Two circles ${x^2} + {y^2} - 2kx = 0$ and ${x^2} + {y^2} - 4x - 8y + 16 = 0$ touch each other externally. Then k is
(A) $4$
(B) $1$
(C) $2$
(D) $ - 4$

Answer 1

Hint: Here we know that if two circles touch each other externally then ${C_1}{C_2} = {R_1} + {R_2}$, where ${C_1},{C_2}$ represent the centre of two circles and ${R_1},{R_2}$ represents the radius of circles. To get the value of k we have to substitute the values in the given condition.
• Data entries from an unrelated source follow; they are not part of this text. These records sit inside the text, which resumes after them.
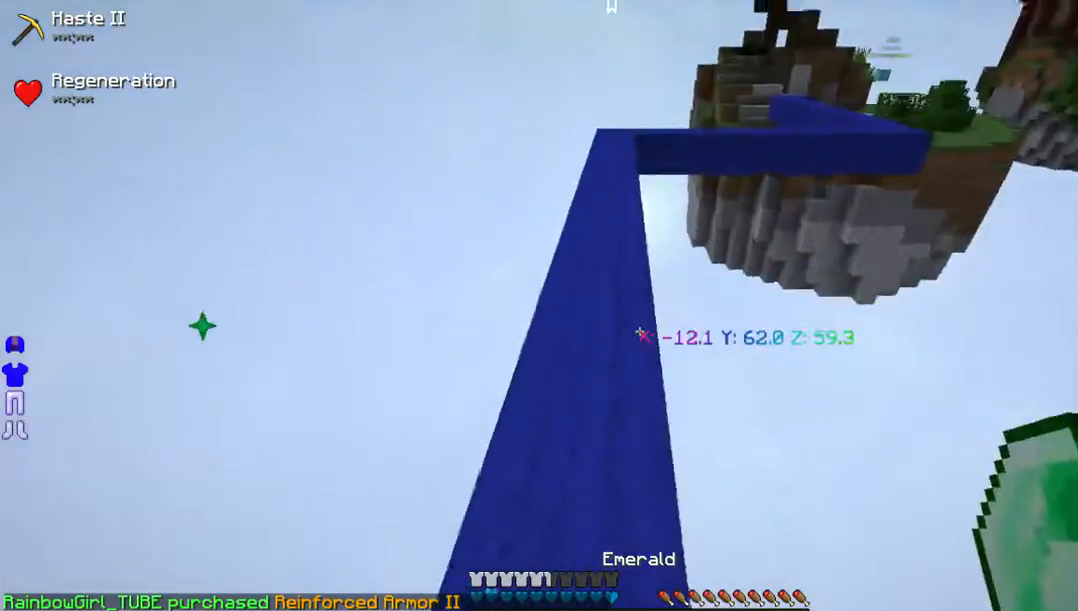
{"keys": ["w"], "mouse": [], "events": [[201, "a", "down"], [369, "a", "up"]]}
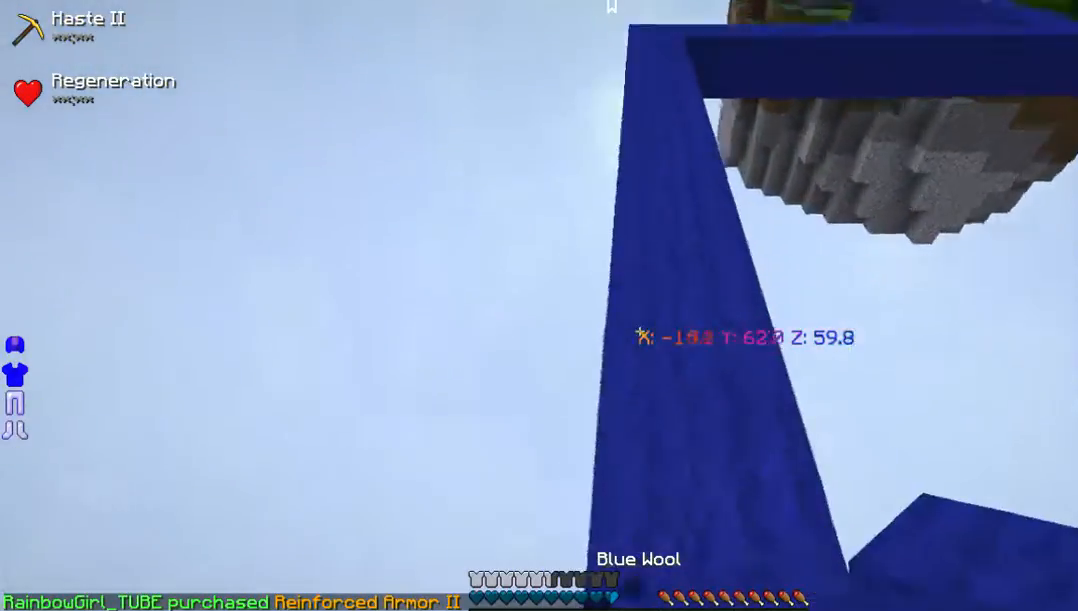
{"keys": ["w"], "mouse": [], "events": [[268, "mouse_right", "down"], [403, "mouse_right", "up"]]}
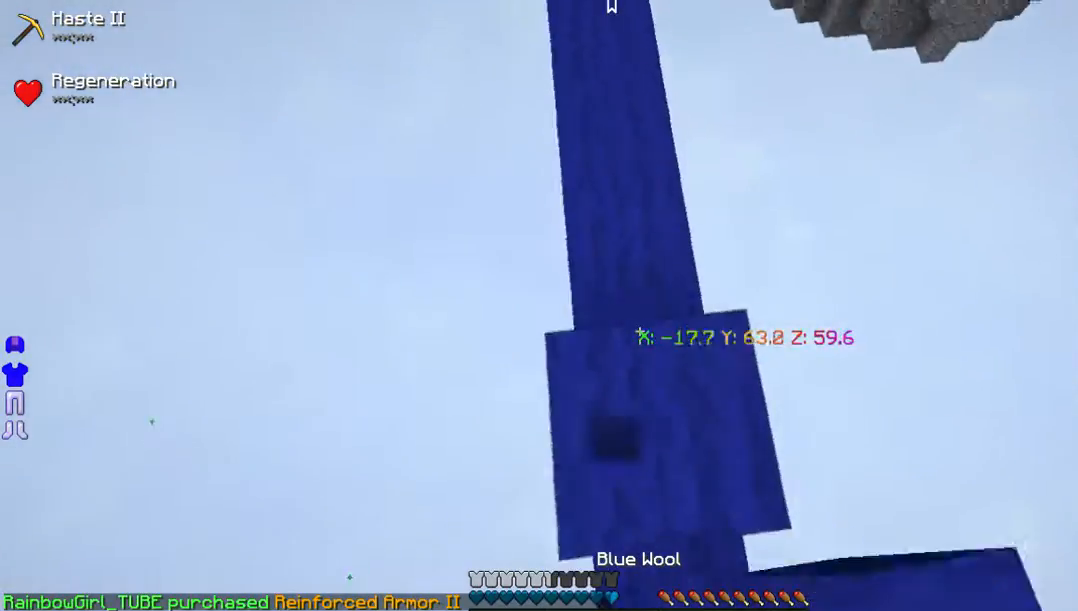
{"keys": ["w"], "mouse": [], "events": []}
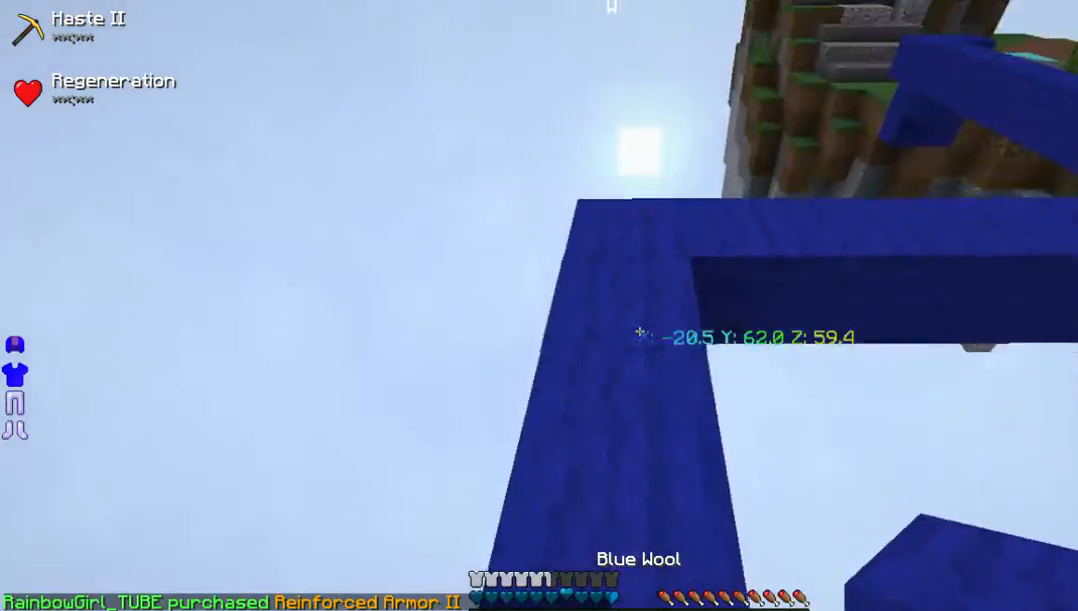
{"keys": [], "mouse": [], "events": [[269, "w", "up"]]}
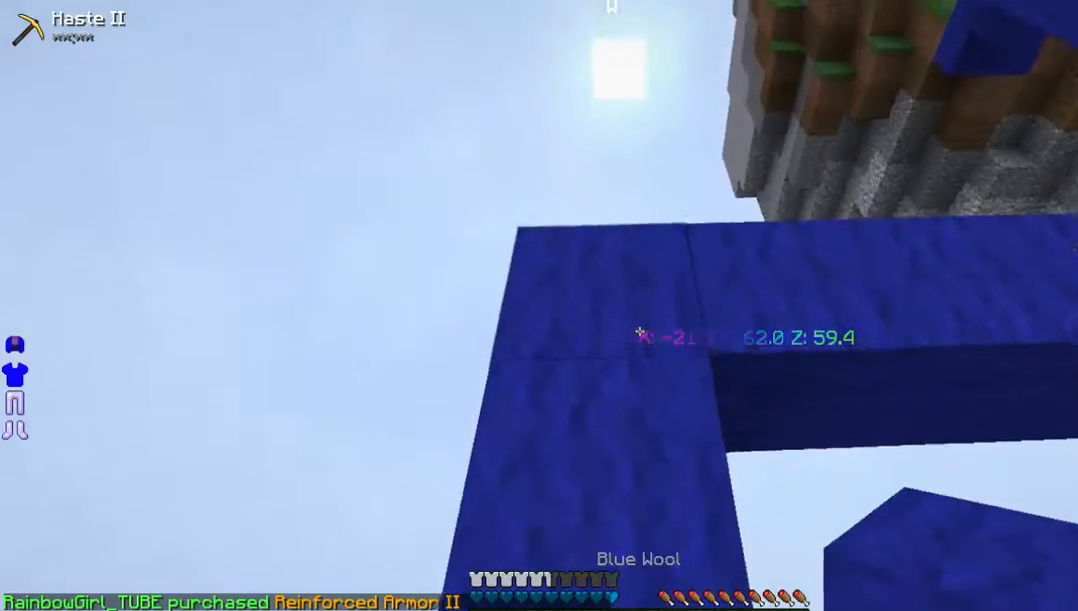
{"keys": ["w"], "mouse": [], "events": [[302, "w", "down"]]}
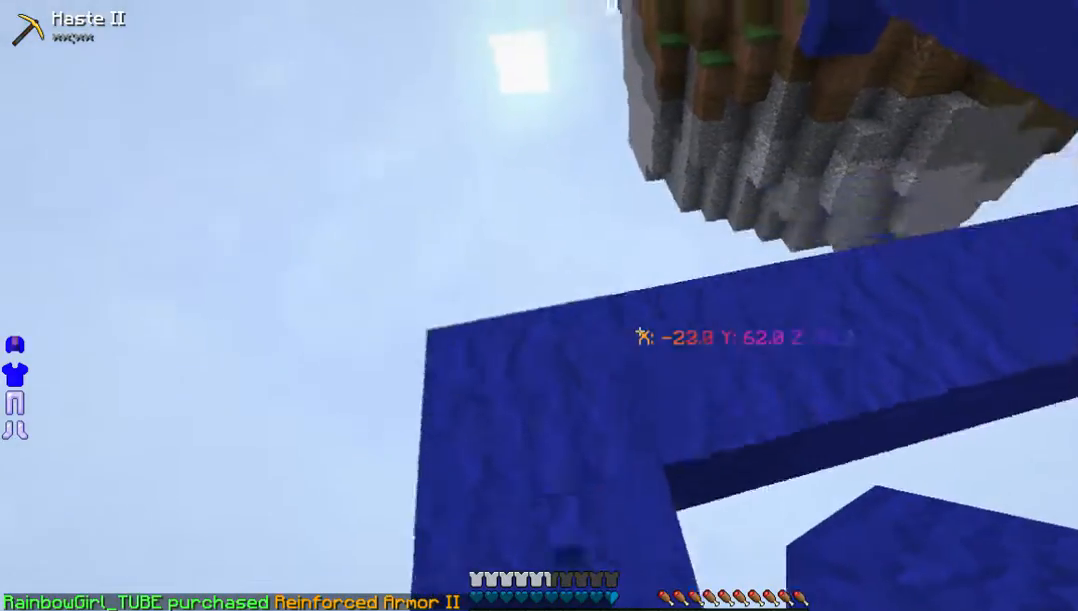
{"keys": ["w"], "mouse": [], "events": []}
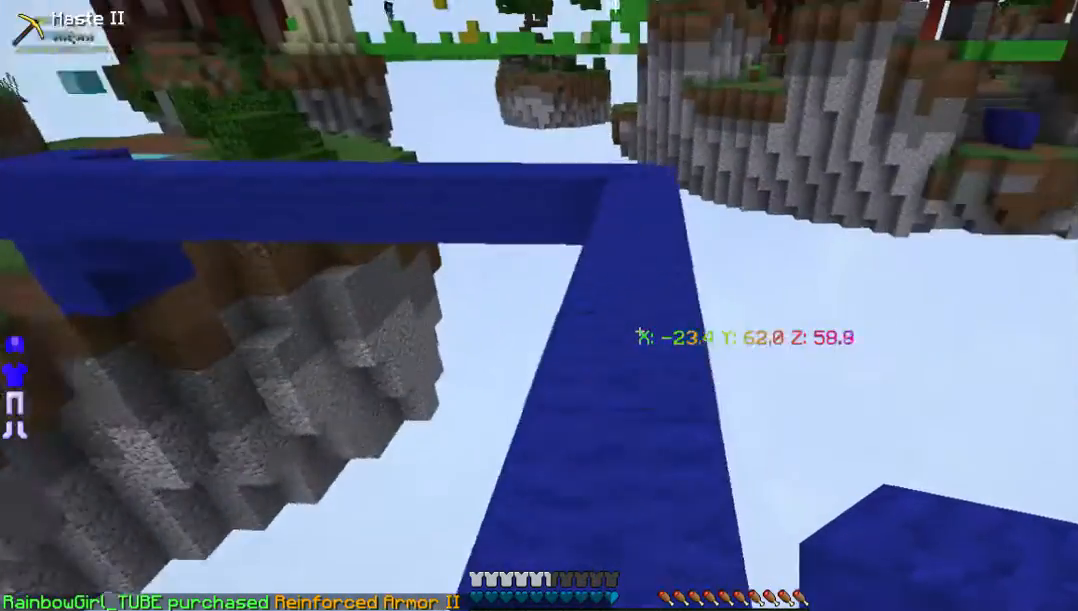
{"keys": ["w"], "mouse": [], "events": []}
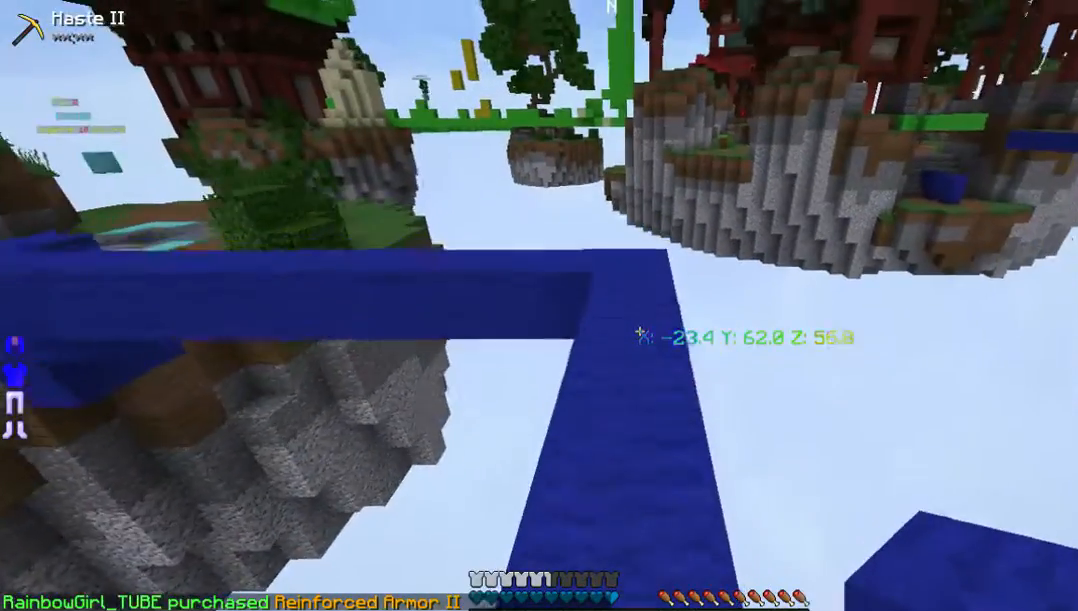
{"keys": ["w"], "mouse": []}
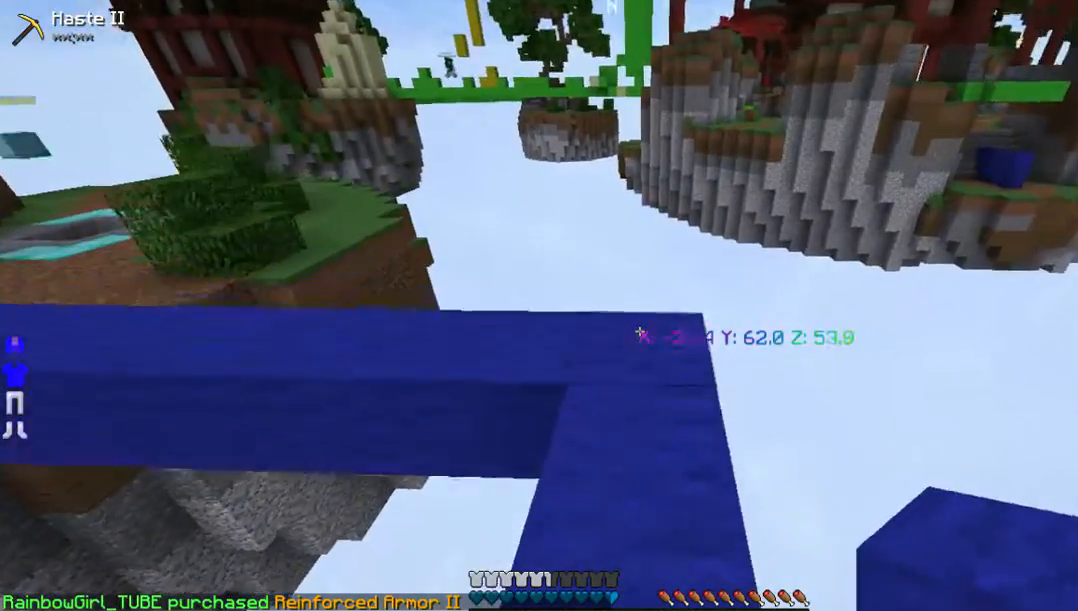
{"keys": ["w"], "mouse": [], "events": []}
Complete step by step answer:
The general equation of circle is ${x^2} + {y^2} + 2gx + 2fy + c = 0$
Here we know that centre $C = ( - g, - f)$ and Radius $R = \sqrt {{g^2} + {f^2} - c} $
Given circle are
${x^2} + {y^2} - 2kx = 0 - - - - - - > (1)$
Centre ${C_1} = (k,0)$
Radius ${R_1} = \sqrt {{{( - k)}^2}} = k$
${x^2} + {y^2} - 4x - 8y + 16 = 0 - - - - - - - - > (2)$
Centre ${C_2} = (2,4)$
${R_2} = \sqrt {{{( - 2)}^2} + {{( - 4)}^2} - 16} = 2$
We know that if both circles touches externally then ${C_1}{C_2} = {R_1} + {R_2}$
$ \Rightarrow \sqrt {{{(k - 2)}^2} + {{(0 - 4)}^2}} = k + 2$
Now let us square on both sides, then we get
$ \Rightarrow {(k - 2)^2} + {(4)^2} = {(k + 2)^2}$
$ \Rightarrow {k^2} + 4 - 4k + 16 = {k^2} + 4k + 4$
$ \Rightarrow 8k = 16$
$ \Rightarrow k = 2$

Thus, option C is the correct answer.

NOTE: If the two circles touch each other internally then we have:
$\Rightarrow {C_1}{C_2} = \left| {{R_1} - {R_2}} \right|$
If the circles are intersecting at two different points then we have:
$\Rightarrow \left| {{R_1} - {R_2}} \right| < {C_1}{C_2} < {R_1} + {R_2}$
And if the circles are lying outside each other then:
$ \Rightarrow {C_1}{C_2} > {R_1} + {R_2}$